As I mentioned in the "Nymphing Technique" thread, that particular lesson is one I learned the hard way fishing with my grandfather many years ago; he happily left the "best spots" to me, being content to patiently fish the "less likely" water that I'd pass by, and he'd catch plenty of fish in those spots.

Now I love fishing the "less likely" spots - they certainly get less pressure than the "proven" holes and runs. But even now, I'm still often amazed by fish who dart out of an unexpected lie, teaching me, all over again, not to dismiss ANY part of the stream.
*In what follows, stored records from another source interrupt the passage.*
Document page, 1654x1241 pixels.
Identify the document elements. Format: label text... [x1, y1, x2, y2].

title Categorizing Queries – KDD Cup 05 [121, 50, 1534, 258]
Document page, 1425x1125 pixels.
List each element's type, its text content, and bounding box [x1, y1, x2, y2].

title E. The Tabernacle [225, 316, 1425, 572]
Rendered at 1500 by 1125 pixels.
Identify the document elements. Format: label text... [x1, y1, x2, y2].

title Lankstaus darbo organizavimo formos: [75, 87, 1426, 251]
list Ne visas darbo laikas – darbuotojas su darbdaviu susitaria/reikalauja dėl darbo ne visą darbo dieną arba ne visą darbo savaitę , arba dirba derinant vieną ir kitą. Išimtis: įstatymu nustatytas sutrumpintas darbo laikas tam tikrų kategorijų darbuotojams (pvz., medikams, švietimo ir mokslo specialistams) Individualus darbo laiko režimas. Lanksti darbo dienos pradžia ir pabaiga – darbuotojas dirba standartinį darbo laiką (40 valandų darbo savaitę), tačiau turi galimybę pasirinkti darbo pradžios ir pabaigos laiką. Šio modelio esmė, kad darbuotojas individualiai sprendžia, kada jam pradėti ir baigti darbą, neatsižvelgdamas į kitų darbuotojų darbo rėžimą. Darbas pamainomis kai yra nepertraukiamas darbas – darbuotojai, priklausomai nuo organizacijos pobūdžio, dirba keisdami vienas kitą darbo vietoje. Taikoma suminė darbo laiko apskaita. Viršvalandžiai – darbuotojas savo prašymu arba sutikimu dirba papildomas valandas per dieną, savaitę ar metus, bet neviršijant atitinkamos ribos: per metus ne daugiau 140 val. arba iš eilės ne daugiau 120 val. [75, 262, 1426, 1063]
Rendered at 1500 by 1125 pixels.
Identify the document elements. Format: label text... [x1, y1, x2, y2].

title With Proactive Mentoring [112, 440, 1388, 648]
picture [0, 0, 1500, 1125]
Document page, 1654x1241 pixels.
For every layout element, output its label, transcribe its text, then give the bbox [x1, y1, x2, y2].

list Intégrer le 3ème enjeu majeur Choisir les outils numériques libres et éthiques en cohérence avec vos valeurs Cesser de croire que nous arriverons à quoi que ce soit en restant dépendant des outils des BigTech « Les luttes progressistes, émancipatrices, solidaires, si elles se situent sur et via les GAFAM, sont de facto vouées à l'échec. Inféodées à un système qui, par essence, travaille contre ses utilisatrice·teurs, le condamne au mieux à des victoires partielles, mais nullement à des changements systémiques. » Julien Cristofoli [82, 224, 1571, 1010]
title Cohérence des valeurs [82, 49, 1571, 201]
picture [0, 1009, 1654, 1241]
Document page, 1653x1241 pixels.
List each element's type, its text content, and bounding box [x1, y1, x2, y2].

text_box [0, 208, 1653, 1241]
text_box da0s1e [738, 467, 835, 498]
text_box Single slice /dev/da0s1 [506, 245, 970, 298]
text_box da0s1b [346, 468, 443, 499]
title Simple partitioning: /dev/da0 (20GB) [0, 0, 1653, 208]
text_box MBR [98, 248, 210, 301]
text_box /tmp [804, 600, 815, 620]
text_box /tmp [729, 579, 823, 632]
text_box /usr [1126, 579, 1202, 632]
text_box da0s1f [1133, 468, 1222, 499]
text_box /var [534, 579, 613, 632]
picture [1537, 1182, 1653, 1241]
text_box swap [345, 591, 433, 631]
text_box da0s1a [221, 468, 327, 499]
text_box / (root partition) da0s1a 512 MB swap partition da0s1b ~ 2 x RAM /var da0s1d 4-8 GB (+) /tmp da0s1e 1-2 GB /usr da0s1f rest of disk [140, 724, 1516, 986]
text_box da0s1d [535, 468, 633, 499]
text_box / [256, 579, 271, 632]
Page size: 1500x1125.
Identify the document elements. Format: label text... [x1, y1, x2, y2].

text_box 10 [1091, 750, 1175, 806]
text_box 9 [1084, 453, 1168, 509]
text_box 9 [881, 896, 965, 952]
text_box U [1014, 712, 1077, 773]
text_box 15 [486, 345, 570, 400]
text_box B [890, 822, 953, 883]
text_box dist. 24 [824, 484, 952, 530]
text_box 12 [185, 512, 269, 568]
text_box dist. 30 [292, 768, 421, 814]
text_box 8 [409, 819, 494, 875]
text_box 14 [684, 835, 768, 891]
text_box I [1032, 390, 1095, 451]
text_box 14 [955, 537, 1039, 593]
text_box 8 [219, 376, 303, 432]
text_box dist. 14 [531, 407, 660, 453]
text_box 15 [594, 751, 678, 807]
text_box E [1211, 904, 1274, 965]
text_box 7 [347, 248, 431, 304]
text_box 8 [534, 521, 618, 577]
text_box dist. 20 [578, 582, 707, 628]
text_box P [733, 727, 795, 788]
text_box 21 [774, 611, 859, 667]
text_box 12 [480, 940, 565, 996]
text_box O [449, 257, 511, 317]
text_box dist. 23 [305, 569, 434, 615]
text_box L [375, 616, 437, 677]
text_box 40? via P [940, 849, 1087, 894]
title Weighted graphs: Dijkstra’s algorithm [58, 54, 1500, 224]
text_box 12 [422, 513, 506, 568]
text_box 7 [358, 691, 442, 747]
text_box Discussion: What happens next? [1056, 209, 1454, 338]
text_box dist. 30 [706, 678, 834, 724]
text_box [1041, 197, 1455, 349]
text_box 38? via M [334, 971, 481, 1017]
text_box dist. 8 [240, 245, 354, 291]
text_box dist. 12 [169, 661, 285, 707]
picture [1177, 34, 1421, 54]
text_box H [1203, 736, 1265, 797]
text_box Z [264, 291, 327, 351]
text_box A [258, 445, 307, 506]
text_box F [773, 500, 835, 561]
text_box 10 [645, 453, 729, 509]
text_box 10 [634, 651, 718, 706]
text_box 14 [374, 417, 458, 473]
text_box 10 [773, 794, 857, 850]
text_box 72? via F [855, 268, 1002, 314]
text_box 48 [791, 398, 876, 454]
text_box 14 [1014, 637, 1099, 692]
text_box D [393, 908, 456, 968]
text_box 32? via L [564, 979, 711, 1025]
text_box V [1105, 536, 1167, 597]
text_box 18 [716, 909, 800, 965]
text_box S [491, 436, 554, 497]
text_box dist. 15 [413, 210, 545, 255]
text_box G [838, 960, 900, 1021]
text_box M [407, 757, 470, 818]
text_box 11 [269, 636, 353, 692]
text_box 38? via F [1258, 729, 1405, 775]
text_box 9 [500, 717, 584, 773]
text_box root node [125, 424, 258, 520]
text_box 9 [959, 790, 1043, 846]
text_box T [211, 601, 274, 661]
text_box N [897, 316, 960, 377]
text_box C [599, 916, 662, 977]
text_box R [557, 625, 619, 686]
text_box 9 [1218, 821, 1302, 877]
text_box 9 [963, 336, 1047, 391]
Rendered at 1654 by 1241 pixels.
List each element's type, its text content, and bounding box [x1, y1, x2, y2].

The other lesson I took from your story was that of patience - I'd not have been likely to sit there for an hour waiting for the guys to move on...
Martinlf
Martinlf's profile picture
Moderator
Palmyra PA

Posts: 3047
Martinlf on Apr 21, 2009April 21st, 2009, 8:50 am EDT
Yeah, I hate it when someone is in "my" spot. But those have been some of the best days, forcing me out of old ruts into productive new lanes.
"He spread them a yard and a half. 'And every one that got away is this big.'"

--Fred Chappell
Patcrisci
Lagrangeville, NY

Posts: 119
Patcrisci on Apr 21, 2009April 21st, 2009, 11:06 am EDT
Flatstick, you are right. Less likely looking spots can be productive, especially on hard fished water. The fish in these spots are subjected to far less wading traffic and see fewer artificial flies than other fish. Sometimes you just get stuck in a rut and stick to tried and true water and proven flies. It took a couple of other fisherman to get me to see what I was doing and to break my habit of fishing familiar water.
Pat Crisci
Patcrisci
Lagrangeville, NY

Posts: 119
Patcrisci on Apr 21, 2009April 21st, 2009, 11:08 am EDT
Exactly, Louis. A blessing in disguise. Now if i can just find the time to get out fishing... Maybe this week. I hear that Hendricksons are starting to show in the Catskill drainage. Has anyone been there recently?
Pat Crisci
Hellgramite
Southern calif.

Posts: 45
Hellgramite on Apr 21, 2009April 21st, 2009, 1:52 pm EDT
When I was a kid most of my Trout fishing was done on camping trips in the sierras.We would always hike about 2-3 miles along the streams this way we new we were fishing where very few would go.It seems that human nature tells us to do what uses less energy.I only started fishing the common places because of the amount of time I had.But even when fishing those places I have always hiked the stream and have done very well.I don't understand people that crowd one out or set up next to where I am fishing.When this happens I take a hike.Yes there are fish in all areas of the stream,and I find it more fun to seek out the fish instead of going to the same old hole.In fact there are streams that I wont even wet a line until I have hiked at least a mile up or down stream so as to get in where most people will not go.Then I fish that water at the end of the day on my way back.